> **READING PASSAGE**
+++
The conversion rates, the customer lifetime value growth, the mobile trajectory, these are the outputs of years of deliberate investment in building GrabAGun into a technology-enabled commerce platform. The past year marked an inflection point for GrabAGun, one that validated both the breadth of our platform and the execution capability of our team. The most significant milestone was the commercial launch of PEW Logistics, our wholly owned white label direct consumer fulfillment platform, purpose-built for the firearms and outdoor industry. PEW Logistics is a product of 15 years of infrastructure investment. It runs on the same battle-tested technology backbone that has powered GrabAGun's e-commerce operations since day one. That means our incremental cost to launch was minimal, and the margin profile reflects it.

Marc Nemati

PEW Logistics operates on a software-style pricing model with revenue share, delivering economics that look far more like a scalable software business than a traditional logistics operation. We launched with KelTec as our first implementation, a 35-year American manufacturer that chose PEW Logistics to power their direct consumer channel. Beginning with the launch of their all-new P-3AT, KelTec's Director of Business Development said it directly. The platform gives them real-time visibility into KelTec end user buying behavior across the portfolio, enabling smarter inventory planning, better product development alignment, and the ability to reach customers that they haven't been able to reach before. In the first 30 days of transaction volume, PEW Logistics delivered results that exceeded our own internal projections. Over 500 orders, approximately $400,000 in gross merchandise value, and an average delivery time of just over three business days from the checkout to doorstep.
+++
> **EXERCISE TASKS**
A. According to the PEW Logistics text, which manufacturer was its first implementation?
B. Print, word for word, the part of the PEW Logistics text between "The conversion rates, the" and "profile reflects it.", inclusive.
+++
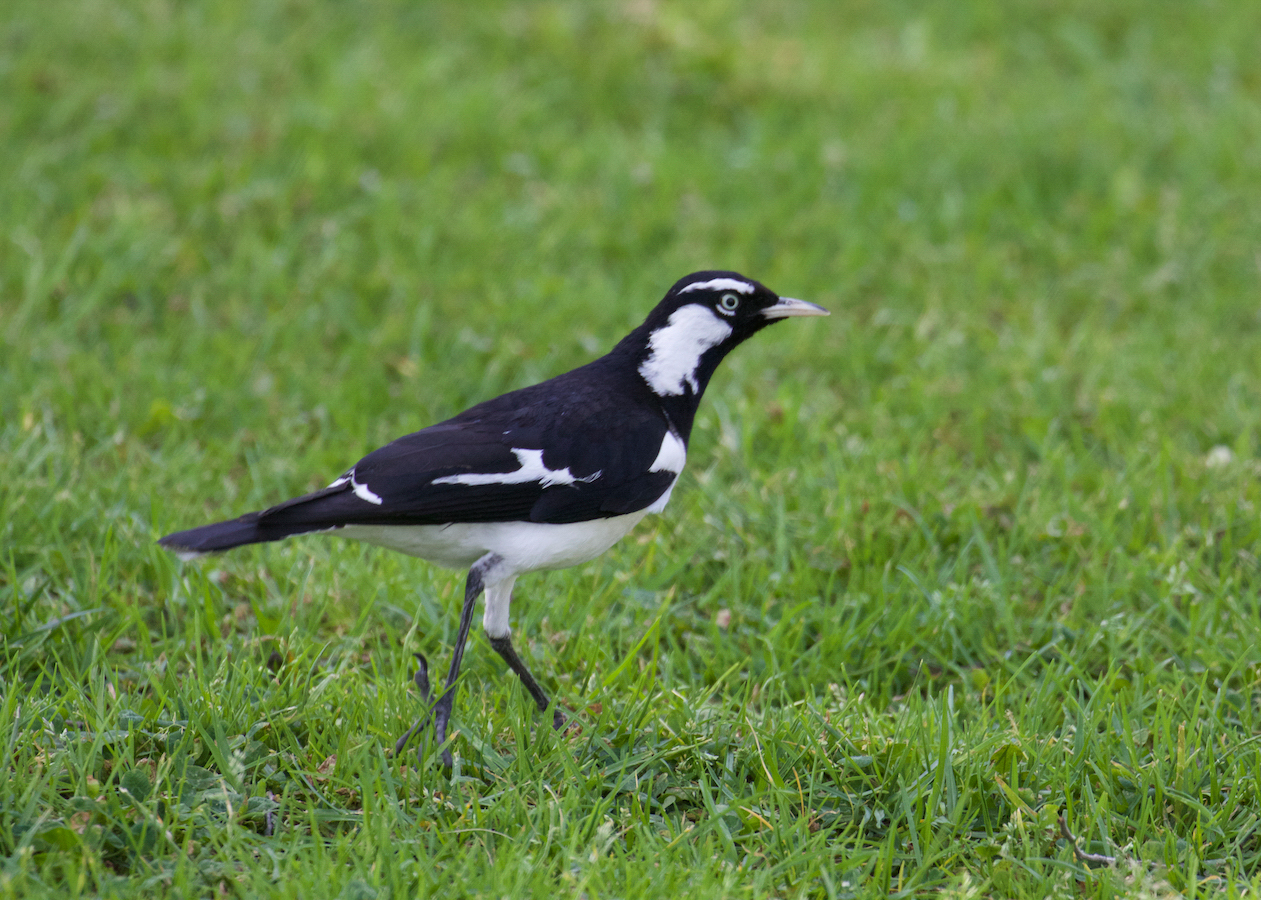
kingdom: Animalia
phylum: Chordata
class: Aves
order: Passeriformes
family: Monarchidae
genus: Grallina
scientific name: Grallina cyanoleuca
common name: Magpie-lark
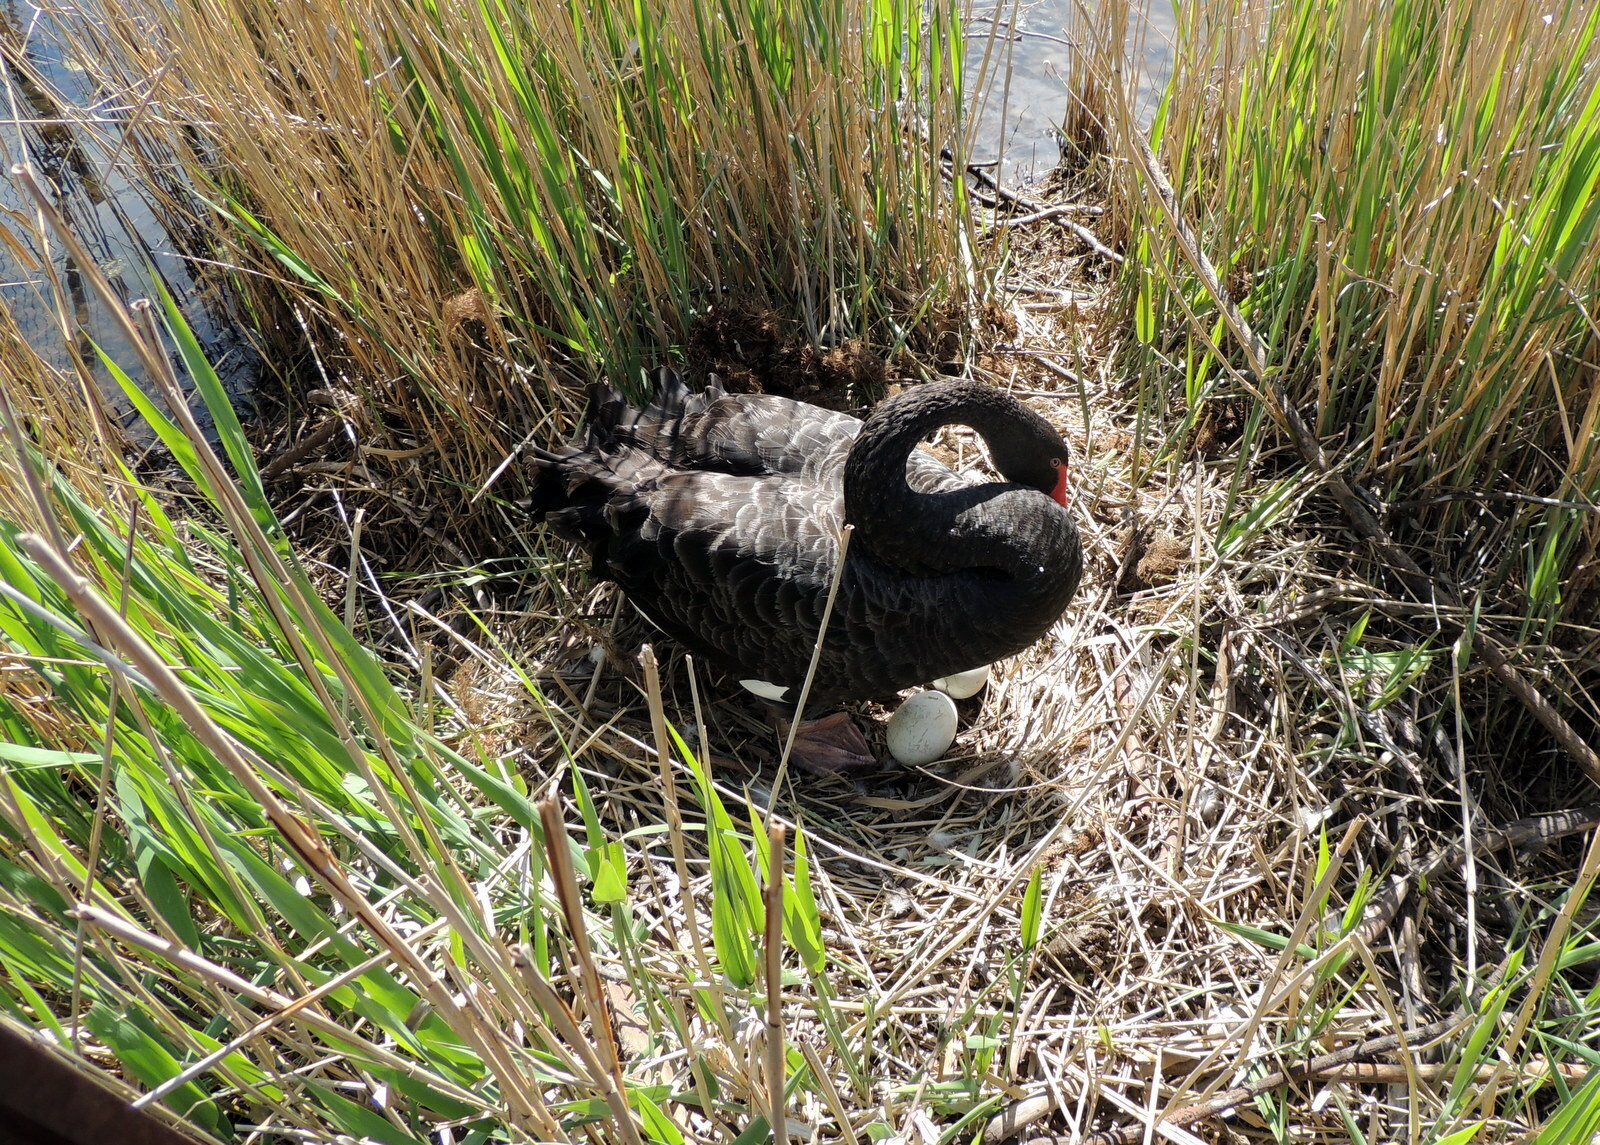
+++
> **SOLUTIONS IN ORDER**
A. KelTec

B.
The conversion rates, the customer lifetime value growth, the mobile trajectory, these are the outputs of years of deliberate investment in building GrabAGun into a technology-enabled commerce platform. The past year marked an inflection point for GrabAGun, one that validated both the breadth of our platform and the execution capability of our team. The most significant milestone was the commercial launch of PEW Logistics, our wholly owned white label direct consumer fulfillment platform, purpose-built for the firearms and outdoor industry. PEW Logistics is a product of 15 years of infrastructure investment. It runs on the same battle-tested technology backbone that has powered GrabAGun's e-commerce operations since day one. That means our incremental cost to launch was minimal, and the margin profile reflects it.